* Study text:
My comment was sarcastic...not meant to be taken seriously...

Quote:
Originally Posted by varsity View Post
Zoom out for a minute. M3 has always been based on a mass-market entry-level luxury vehicle. Many hard parts are shared. Significant differences are engine, suspension, and, more recently, exterior. M3 is a great car both on paper and on real-world streets. Everyone agrees to this.
I thought BMW M cars were historically made from unique parts that differed from the normal series cars. For example, the e92 m3 had different suspension, engine, body, exhaust from the regular 3 series. I'm no expert on BMW history, so someone please chime in if I'm wrong. And I thought M Performance was historically focused more on performance than on luxury.

Quote:
Originally Posted by varsity View Post
But when you compare M3 to cars built on purpose-built sports chassis, like 911 or 458 or Elise, the M3 loses luster. Here's an example: on my first E46 M3, the front wheel bearings were shot after 20k miles, probably 7k of which were on the track. This wasn't a defect; it was just that the bearings were designed for more pedestrian use.

* Data supplied:

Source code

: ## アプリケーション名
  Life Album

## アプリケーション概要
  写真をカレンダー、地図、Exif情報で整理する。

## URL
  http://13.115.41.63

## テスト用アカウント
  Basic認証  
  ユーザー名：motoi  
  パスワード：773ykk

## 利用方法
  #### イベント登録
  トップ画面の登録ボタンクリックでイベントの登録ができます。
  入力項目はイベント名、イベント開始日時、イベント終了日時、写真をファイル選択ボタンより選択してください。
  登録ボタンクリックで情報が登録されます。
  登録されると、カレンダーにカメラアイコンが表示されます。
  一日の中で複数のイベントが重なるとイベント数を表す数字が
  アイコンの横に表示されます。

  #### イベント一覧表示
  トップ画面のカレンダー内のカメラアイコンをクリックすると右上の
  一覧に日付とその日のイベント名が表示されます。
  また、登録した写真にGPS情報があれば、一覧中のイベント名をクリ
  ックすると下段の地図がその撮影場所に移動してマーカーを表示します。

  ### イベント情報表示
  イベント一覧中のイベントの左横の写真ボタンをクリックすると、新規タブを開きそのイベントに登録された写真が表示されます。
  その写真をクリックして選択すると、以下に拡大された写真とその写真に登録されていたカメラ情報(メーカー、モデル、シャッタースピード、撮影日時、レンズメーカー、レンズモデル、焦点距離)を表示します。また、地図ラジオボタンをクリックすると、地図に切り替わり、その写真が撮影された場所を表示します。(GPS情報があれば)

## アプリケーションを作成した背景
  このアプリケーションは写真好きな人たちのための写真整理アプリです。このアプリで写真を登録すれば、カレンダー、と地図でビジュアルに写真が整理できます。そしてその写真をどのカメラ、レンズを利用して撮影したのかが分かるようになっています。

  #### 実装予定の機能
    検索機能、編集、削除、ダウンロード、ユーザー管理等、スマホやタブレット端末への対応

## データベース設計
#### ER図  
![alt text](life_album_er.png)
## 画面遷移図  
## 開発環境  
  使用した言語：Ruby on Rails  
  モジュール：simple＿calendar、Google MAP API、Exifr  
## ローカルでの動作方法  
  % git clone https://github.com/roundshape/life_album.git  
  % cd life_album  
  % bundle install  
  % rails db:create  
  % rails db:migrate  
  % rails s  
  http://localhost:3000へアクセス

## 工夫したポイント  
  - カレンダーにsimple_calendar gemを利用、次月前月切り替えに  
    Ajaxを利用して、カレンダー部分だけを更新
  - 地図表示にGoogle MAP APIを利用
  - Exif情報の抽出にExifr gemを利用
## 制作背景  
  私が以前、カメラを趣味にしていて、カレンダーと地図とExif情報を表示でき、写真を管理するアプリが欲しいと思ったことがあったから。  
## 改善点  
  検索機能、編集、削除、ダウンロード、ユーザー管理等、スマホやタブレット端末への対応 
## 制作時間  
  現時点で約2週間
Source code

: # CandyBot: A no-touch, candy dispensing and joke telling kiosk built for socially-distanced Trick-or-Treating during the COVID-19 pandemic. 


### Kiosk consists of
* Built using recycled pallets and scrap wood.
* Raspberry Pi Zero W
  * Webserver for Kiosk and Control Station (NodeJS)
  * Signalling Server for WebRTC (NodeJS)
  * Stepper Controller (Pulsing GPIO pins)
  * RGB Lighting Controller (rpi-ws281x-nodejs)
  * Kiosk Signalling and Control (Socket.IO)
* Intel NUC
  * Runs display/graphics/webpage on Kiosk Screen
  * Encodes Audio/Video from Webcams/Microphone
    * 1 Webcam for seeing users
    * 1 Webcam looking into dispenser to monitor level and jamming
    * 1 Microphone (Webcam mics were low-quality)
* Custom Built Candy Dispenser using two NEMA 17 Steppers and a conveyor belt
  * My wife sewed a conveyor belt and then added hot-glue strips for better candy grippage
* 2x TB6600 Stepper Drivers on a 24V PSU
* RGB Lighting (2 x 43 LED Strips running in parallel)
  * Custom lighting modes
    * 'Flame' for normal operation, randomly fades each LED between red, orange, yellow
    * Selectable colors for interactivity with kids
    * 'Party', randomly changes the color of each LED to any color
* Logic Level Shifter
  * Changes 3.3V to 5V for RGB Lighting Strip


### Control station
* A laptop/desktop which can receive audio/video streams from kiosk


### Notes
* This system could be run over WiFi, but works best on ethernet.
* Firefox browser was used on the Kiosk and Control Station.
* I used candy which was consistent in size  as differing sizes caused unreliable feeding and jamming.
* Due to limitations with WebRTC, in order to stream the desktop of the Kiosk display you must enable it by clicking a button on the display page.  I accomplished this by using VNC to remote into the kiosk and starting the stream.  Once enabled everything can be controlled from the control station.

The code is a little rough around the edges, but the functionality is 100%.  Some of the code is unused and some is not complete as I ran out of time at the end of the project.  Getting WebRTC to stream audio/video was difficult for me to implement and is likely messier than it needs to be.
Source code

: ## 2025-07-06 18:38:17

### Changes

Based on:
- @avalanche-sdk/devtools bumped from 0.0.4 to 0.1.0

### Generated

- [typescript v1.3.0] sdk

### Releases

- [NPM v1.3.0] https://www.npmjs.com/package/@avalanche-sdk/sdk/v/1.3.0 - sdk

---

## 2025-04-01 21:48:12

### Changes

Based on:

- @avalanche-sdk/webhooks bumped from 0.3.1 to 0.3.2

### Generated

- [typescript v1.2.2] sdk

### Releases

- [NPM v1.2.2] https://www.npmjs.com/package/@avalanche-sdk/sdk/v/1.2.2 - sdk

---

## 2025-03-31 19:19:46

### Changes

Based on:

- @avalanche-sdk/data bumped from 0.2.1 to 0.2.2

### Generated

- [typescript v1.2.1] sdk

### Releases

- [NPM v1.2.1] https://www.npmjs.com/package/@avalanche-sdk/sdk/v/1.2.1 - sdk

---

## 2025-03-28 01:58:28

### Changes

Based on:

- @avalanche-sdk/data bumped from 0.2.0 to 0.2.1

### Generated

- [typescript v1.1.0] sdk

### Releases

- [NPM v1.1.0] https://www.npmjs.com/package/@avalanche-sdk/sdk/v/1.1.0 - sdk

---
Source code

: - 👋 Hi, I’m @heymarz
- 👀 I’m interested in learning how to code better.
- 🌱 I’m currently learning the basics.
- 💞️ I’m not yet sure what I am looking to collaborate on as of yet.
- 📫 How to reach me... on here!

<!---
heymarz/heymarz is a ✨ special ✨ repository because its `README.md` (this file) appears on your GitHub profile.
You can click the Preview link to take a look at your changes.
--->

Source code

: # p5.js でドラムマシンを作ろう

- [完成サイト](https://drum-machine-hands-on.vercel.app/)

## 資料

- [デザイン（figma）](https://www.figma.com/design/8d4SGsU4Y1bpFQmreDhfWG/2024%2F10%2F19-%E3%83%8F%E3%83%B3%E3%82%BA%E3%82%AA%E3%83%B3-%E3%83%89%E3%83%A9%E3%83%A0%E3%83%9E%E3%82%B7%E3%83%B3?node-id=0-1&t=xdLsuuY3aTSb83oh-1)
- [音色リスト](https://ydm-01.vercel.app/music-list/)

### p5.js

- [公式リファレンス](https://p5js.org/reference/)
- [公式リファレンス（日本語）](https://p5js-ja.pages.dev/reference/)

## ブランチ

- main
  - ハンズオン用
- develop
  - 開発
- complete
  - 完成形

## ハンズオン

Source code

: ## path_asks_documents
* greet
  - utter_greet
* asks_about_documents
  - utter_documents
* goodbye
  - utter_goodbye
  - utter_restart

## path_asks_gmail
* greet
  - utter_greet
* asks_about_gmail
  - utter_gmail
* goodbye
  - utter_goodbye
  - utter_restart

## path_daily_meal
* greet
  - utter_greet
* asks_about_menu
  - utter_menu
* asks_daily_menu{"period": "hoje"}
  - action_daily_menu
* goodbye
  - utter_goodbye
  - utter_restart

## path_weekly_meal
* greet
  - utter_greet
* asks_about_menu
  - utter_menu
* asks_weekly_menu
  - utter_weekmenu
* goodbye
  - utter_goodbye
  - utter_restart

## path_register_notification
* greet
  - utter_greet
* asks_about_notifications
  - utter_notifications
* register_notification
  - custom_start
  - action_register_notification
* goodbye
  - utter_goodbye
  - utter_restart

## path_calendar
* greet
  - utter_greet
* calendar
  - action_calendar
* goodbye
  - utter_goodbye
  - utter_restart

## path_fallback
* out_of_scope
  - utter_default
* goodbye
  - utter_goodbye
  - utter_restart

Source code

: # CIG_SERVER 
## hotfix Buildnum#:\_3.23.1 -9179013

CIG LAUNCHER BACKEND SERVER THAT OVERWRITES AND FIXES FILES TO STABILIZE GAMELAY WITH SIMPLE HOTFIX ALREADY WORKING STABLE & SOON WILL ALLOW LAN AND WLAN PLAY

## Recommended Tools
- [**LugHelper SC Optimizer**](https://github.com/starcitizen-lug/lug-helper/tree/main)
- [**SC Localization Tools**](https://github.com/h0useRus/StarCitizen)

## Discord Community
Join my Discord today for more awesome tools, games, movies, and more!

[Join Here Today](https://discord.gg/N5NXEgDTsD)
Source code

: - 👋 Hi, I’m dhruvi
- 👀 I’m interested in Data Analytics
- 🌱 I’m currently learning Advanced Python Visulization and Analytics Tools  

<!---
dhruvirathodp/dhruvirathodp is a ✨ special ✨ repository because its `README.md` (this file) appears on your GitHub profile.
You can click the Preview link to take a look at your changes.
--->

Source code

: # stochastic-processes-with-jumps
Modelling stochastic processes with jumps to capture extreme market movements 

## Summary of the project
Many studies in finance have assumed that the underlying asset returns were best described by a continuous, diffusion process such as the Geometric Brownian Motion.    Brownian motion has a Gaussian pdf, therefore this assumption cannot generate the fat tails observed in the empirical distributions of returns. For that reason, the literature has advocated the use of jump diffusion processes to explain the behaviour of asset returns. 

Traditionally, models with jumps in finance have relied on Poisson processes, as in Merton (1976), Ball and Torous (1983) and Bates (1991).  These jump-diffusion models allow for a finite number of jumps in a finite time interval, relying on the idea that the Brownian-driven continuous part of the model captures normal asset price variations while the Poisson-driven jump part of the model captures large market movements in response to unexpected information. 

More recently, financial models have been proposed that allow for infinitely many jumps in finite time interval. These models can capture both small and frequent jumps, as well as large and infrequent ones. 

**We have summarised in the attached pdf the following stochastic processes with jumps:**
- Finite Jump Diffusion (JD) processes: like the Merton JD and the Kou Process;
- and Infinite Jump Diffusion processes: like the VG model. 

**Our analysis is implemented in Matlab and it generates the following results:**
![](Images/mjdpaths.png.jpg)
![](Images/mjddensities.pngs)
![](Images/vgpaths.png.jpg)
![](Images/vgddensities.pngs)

* Your tasks:
• 1. In the forum thread, which parts were worn out on the first E46 M3 after 20k miles?
• 2. According to the forum thread, why did the front wheel bearings on the first E46 M3 wear out?
The rows have no connection to the forum thread.

* Outputs for the tasks:
• 1. The front wheel bearings.

• 2. The thread says it was not a defect. The bearings were designed for more pedestrian use, while probably 7k of the car's 20k miles were driven on the track.